All the things that used to annoy me... I had no idea how much I would later miss them. The biggest one was the way you would talk incessantly as soon as I got home. I didn’t have any time to decompress, think through my day, and think about what I would accomplish for the night. It was a barrage of things on your mind, questions you wanted to ask, and ideas you wanted feedback on. You would talk until, exasperated, I would ask you to just stop talking for a while and give me some quiet time.

I had no idea how soon I would have more quiet than I could possibly imagine. What I wouldn’t give to have those conversations now. How I regret every time I stopped you from talking to me and from asking me questions. How I would love to fill up my days with those conversations…especially those nights when I sit here by myself, wanting nothing more than some conversation. To talk about what my day was like, mistakes I made, things I didn’t get done, and what the rest of my life will look like. Where do I go? What do I do? So much of my life for the last 30 years was joint decisions on what was best for the both of us and for our family.
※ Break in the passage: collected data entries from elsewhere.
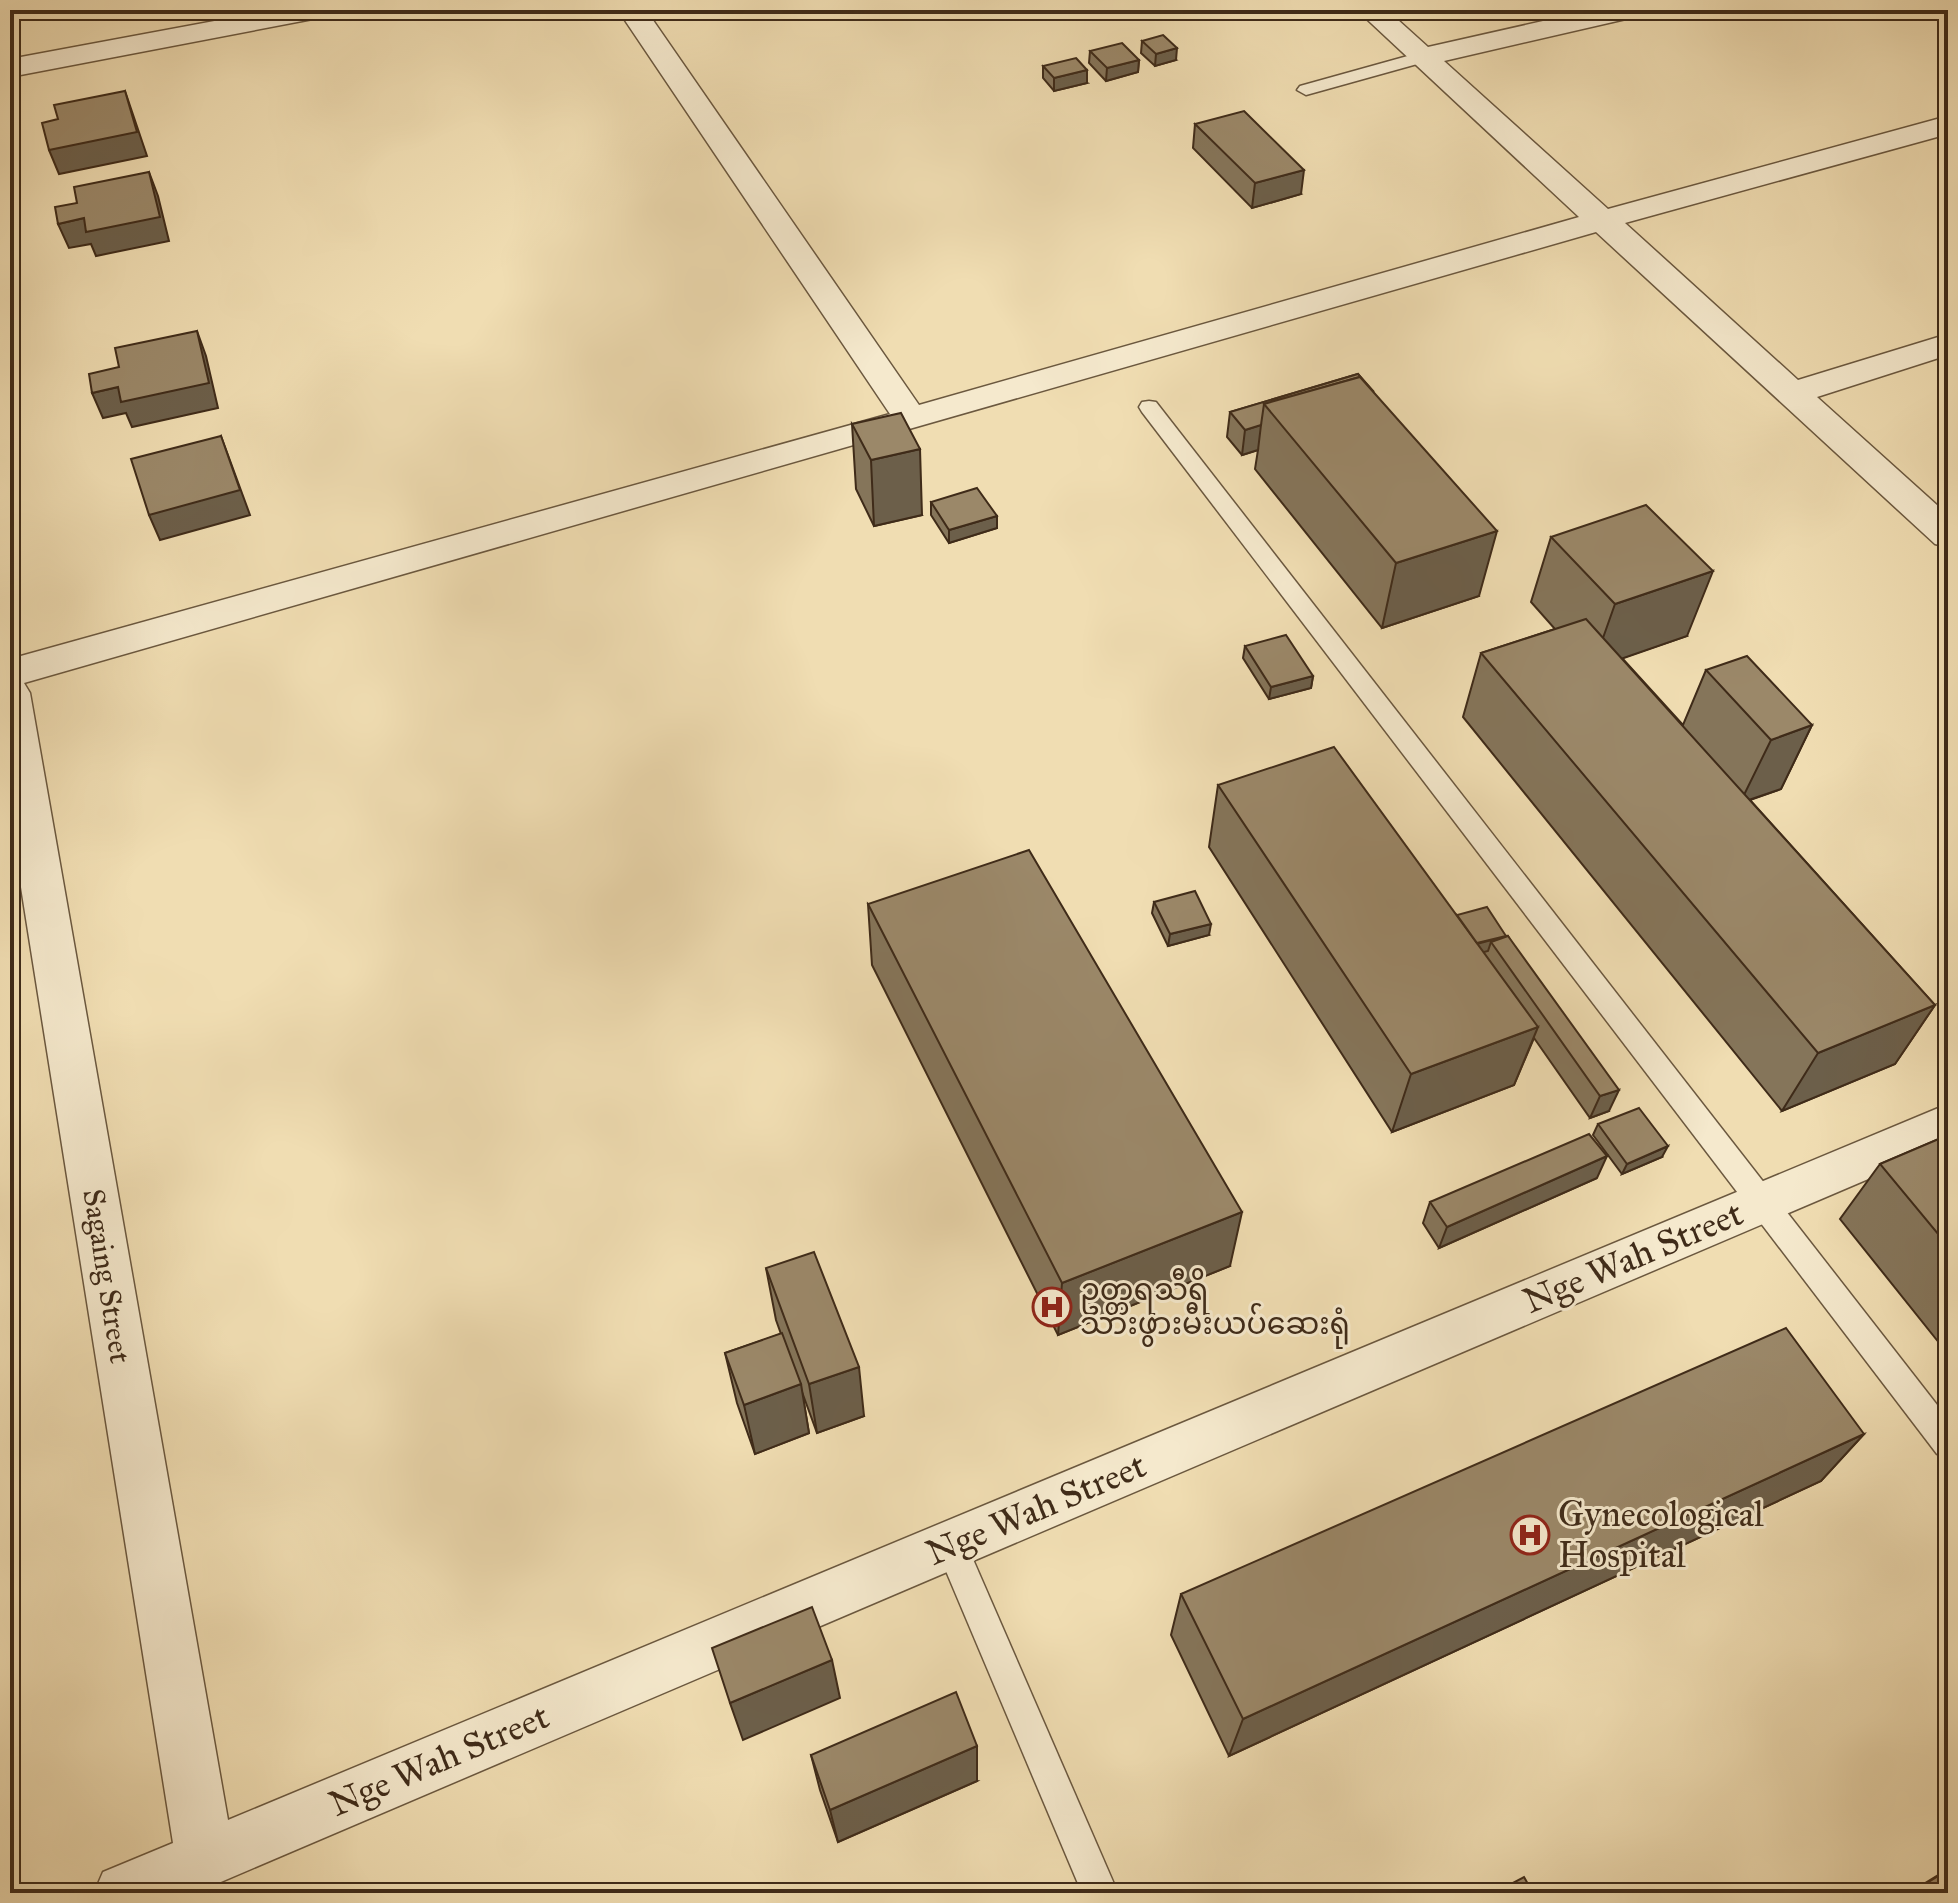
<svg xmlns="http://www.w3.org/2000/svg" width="1958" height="1903" viewBox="0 0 1958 1903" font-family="'IM FELL Great Primer','Noto Sans Myanmar',serif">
<rect width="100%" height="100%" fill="#f0ddb2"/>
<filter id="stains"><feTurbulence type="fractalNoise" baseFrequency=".0025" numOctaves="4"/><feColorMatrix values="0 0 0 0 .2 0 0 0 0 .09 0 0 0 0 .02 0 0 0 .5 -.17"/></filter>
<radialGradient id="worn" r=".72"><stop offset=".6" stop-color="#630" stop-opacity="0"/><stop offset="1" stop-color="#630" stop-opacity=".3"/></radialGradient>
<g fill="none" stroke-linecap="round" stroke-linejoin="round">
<!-- lane casing -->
<g stroke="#6b583f" stroke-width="3">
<g id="lane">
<polygon points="1422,52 1428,53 1430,57 1428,61 1306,95 1297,90 1300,86"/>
<polygon points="1149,401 1156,402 1948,1419 1948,1459 1937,1454 1142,412 1139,407 1142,402"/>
<polygon points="951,1529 962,1534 1118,1893 1082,1893 935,1545 940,1534"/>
</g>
</g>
<!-- street casing -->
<g stroke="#6b583f" stroke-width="3">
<g id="street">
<polygon points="273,10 332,10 328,16 318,18 10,77 10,59"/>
<polygon points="618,10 646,10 919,405 1579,217 1357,10 1387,10 1428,47 1592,10 1643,10 1639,16 1444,61 1608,209 1948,116 1948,134 1625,223 1798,380 1948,334 1948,355 1817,397 1948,515 1948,547 1935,544 1596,232 24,683 30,693 228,1820 1948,1104 1948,1145 195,1893 94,1893 103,1872 173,1843 10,818 10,659 890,414"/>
</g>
</g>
<!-- lane -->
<use href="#lane" fill="#f5e9cd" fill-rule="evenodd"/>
<!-- street -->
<use href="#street" fill="#f5e9cd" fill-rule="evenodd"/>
</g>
<!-- wall -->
<g fill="#85755a" stroke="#3f2b19" stroke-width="2">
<polygon points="1142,41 1176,60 1155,66 1141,53"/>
<polygon points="1090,51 1139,60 1138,72 1106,81 1089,63"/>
<polygon points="1043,66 1087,83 1054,91 1043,78"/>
<polygon points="1195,124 1301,194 1252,208 1193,148"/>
<polygon points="1358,374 1374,393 1479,596 1382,628 1255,469 1258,450 1242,455 1227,437 1230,412"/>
<polygon points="852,424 922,515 874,526 856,489"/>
<polygon points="931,502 997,516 997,528 949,543 931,515"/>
<polygon points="1551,537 1687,636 1622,658 1683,725 1706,670 1812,725 1781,789 1750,800 1935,1005 1895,1064 1782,1111 1463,717 1481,653 1555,629 1531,602"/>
<polygon points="1245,646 1313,676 1311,688 1269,699 1243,658"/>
<polygon points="1218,785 1457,915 1506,936 1505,937 1508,936 1609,1111 1590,1118 1534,1038 1514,1085 1392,1132 1209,847"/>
<polygon points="1154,902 1209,935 1168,946 1152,913"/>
<polygon points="868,904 1230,1266 1058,1335 872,965"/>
<polygon points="1598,1124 1662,1157 1622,1174 1593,1135"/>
<polygon points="1948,1135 1948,1354 1840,1219 1880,1164"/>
<polygon points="1597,1178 1439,1248 1423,1223 1430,1202"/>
<polygon points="766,1268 864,1416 817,1433 802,1392 809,1433 755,1454 737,1403 725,1353 781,1334 776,1320"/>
<polygon points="1864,1434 1821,1481 1229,1756 1171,1635 1181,1594"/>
<polygon points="811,1755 977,1781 838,1842 820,1790"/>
<polygon points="1948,1869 1948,1893 1920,1893 1917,1888"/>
</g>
<!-- shaded-wall -->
<g fill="#6c5f4a" stroke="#3f2b19" stroke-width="2">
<polygon points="1177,48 1176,60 1155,66 1156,54"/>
<polygon points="1139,60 1138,72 1106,81 1107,68"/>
<polygon points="1087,70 1087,83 1054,91 1054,78"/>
<polygon points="125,91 147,156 59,174 49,150"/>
<polygon points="1304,170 1301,194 1252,208 1255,183"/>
<polygon points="149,172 158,196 169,241 96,256 91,244 69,248 58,224 84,218"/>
<polygon points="197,331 206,356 218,408 132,427 126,413 103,418 92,393 118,387"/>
<polygon points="1261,425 1258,450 1242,455 1245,430"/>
<polygon points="221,436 250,515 160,540 149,515"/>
<polygon points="920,449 922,515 874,526 871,460"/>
<polygon points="997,516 997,528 949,543 949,530"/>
<polygon points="1497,531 1479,596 1382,628 1396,563"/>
<polygon points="1713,571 1687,636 1592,669 1615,604"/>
<polygon points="1313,676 1311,688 1269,699 1271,687"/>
<polygon points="1812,725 1781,789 1740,803 1771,740"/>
<polygon points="1211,924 1209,935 1168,946 1170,934"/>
<polygon points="1506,936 1501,947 1491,942 1488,951 1469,956 1473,945"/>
<polygon points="1935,1005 1895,1064 1782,1111 1818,1053"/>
<polygon points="1538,1027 1514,1085 1392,1132 1411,1074"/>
<polygon points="1619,1090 1609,1111 1590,1118 1600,1096"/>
<polygon points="1668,1146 1662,1157 1622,1174 1627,1164"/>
<polygon points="1607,1156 1597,1178 1439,1248 1447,1227"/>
<polygon points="1242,1212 1230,1266 1058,1335 1062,1283"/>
<polygon points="859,1367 864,1416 817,1433 809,1384"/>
<polygon points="801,1384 809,1433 755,1454 744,1405"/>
<polygon points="1864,1434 1821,1481 1229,1756 1243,1719"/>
<polygon points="832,1660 840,1698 743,1740 730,1703"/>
<polygon points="977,1746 977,1781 838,1842 830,1810"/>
</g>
<!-- building -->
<g fill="#9b8869" stroke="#3f2b19" stroke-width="2">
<polygon points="1163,35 1177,48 1156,54 1142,41"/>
<polygon points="1122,43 1139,60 1107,68 1090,51"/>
<polygon points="1076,58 1087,70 1054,78 1043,66"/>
<polygon points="125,91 137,132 49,150 42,123 58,119 54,105"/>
<polygon points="1244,111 1304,170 1255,183 1195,124"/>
<polygon points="149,172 160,217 86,232 84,218 58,224 55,207 77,203 74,187"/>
<polygon points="197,331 209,383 121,402 118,387 92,393 89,374 119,367 115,348"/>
<polygon points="1358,374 1374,392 1360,377 1264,404 1261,425 1245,430 1230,412"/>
<polygon points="1360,377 1497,531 1396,563 1264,404"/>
<polygon points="901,413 920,449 871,460 852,424"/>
<polygon points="221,436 240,490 149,515 131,459"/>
<polygon points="977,488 997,516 949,530 931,502"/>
<polygon points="1646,505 1713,571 1615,604 1551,537"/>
<polygon points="1586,619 1935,1005 1818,1053 1481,653"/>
<polygon points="1286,635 1313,676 1271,687 1245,646"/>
<polygon points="1747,656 1812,725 1771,740 1706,670"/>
<polygon points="1334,747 1538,1027 1411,1074 1218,785"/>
<polygon points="1029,850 1242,1212 1062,1283 868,904"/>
<polygon points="1195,891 1211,924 1170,934 1154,902"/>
<polygon points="1487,907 1506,936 1477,943 1457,915"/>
<polygon points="1508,936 1619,1090 1600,1096 1491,942"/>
<polygon points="1639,1108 1668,1146 1627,1164 1598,1124"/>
<polygon points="1589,1134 1607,1156 1447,1227 1430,1202"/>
<polygon points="1948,1135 1948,1246 1880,1164"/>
<polygon points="814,1252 859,1367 809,1384 766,1268"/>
<polygon points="1786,1328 1864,1434 1243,1719 1181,1594"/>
<polygon points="782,1333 801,1384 744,1405 725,1353"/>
<polygon points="812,1607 832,1660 730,1703 712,1648"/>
<polygon points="956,1692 977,1746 830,1810 811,1755"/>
<polygon points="1948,1870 1948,1893 1935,1893 1927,1883"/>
<polygon points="1524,1877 1533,1893 1494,1893"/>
</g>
<!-- icons -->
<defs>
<g id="hospital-ring" transform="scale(2)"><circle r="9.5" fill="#f5e9cd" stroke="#8f2418" stroke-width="1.5"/><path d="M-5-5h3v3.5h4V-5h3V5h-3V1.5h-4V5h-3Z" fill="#8f2418"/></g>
</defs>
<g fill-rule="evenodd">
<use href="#hospital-ring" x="1052" y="1307"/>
<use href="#hospital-ring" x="1530" y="1535"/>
</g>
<g text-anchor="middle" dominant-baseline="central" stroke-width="6" stroke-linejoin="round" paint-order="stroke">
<!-- street labels -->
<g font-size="30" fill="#3f2b19" stroke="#f5e9cd">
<text transform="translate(107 1276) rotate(81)">Sagaing Street</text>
</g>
<!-- poi labels -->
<g font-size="30" fill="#3f2b19" stroke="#f5e9cd" text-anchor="start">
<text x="1080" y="1290">ဥတ္တရသီရိ<tspan x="1080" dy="34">သားဖွားမီးယပ်ဆေးရုံ</tspan></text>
</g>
<!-- near-street labels -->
<g font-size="36" fill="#3f2b19" stroke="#f5e9cd">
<text transform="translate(1633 1257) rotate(-23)">Nge Wah Street</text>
<text transform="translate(1036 1509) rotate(-23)">Nge Wah Street</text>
<text transform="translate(439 1760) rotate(-23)">Nge Wah Street</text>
</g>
<!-- near-poi labels -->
<g font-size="36" fill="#3f2b19" stroke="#f5e9cd" text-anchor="start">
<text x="1558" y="1514">Gynecological<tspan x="1558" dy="41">Hospital</tspan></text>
</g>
</g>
<!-- margin -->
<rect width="1958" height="1903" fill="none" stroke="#f0ddb2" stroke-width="40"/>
<rect x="12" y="12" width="1934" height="1879" fill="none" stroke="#3f2b19" stroke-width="4"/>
<rect x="20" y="20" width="1918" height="1863" fill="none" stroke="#3f2b19" stroke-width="2"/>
<rect width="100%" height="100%" filter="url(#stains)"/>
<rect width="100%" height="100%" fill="url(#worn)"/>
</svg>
I suddenly went from being a Pastor’s wife, with the plethora of responsibilities (real or imagined) and a “to-do” list a mile long, to facing an empty apartment that needs to have the symbols of my entire life sorted through and boxed up. I face this with the conversationless breadth of minutes haunting me every day. And without the long to-do list and the barrage of people and things I needed to connect, or arrange, or initiate. Now I just sit in the silence and wait for that motivation that will propel me forward with the rest of my life.

It would be easier for me to answer the question, “How was your day?” than to answer, “How are you?” I WANT to tell someone about my day, I do NOT want to think about how I am. That’s just way too hard right now.